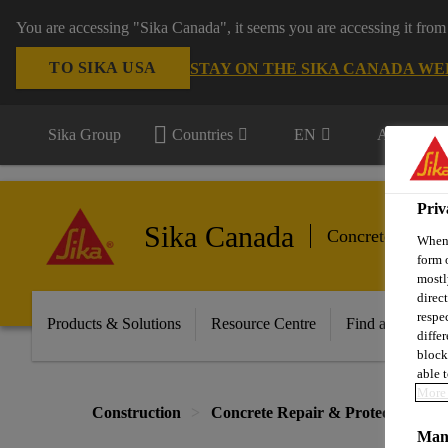
You are accessing "Sika Canada", it seems you are accessing it from
TO SIKA USA
STAY ON THE SIKA CANADA WE
Sika Group
Countries
EN
All market
Priv
Sika Canada
Concrete Repair
When 
form 
mostl
direc
respe
Products & Solutions
Resource Centre
Find a Distribut
diffe
block
able t
More 
Construction
Concrete Repair & Protection
Mana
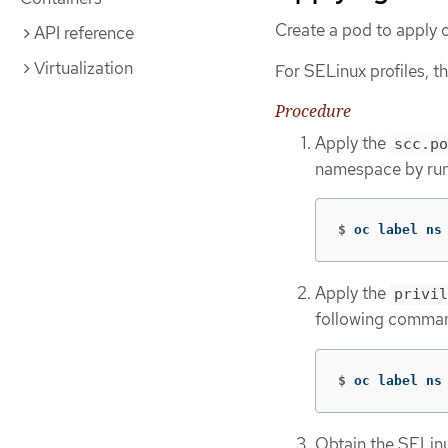
Create a pod to apply o
API reference
Virtualization
For SELinux profiles, 
Procedure
Apply the
scc.po
namespace by run
$
oc label ns
Apply the
privil
following comma
$
oc label ns
Obtain the SELinu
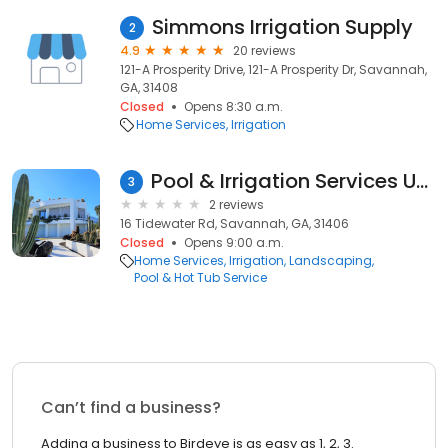
Simmons Irrigation Supply
2
4.9
20 reviews
121-A Prosperity Drive, 121-A Prosperity Dr, Savannah,
GA, 31408
Closed
Opens 8:30 a.m.
Home Services
Irrigation
Pool & Irrigation Services Unlimited
3
2 reviews
16 Tidewater Rd, Savannah, GA, 31406
Closed
Opens 9:00 a.m.
Home Services
Irrigation
Landscaping
Pool & Hot Tub Service
Can’t find a business?
Adding a business to Birdeye is as easy as 1, 2, 3.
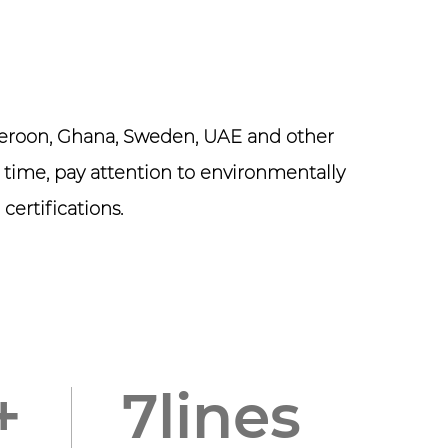
ameroon, Ghana, Sweden, UAE and other
 time, pay attention to environmentally
certifications.
0
+
8
lines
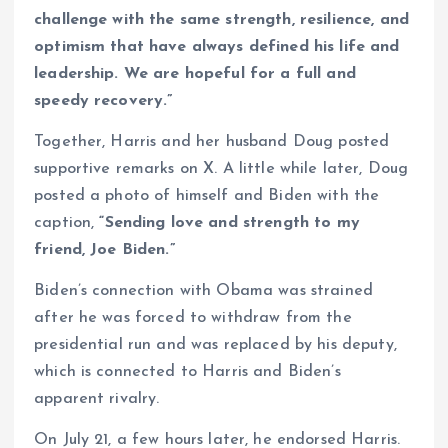
challenge with the same strength, resilience, and
optimism that have always defined his life and
leadership. We are hopeful for a full and
speedy recovery.”
Together, Harris and her husband Doug posted
supportive remarks on X. A little while later, Doug
posted a photo of himself and Biden with the
caption,
“Sending love and strength to my
friend, Joe Biden.”
Biden’s connection with Obama was strained
after he was forced to withdraw from the
presidential run and was replaced by his deputy,
which is connected to Harris and Biden’s
apparent rivalry.
On July 21, a few hours later, he endorsed Harris.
* * * *
• _EXERCISE DETAILS_: Copy every line in the entries above that has the string "Repair" in it.

• _SOLUTION BELOW_:
Concrete Repair
Concrete Repair & Protection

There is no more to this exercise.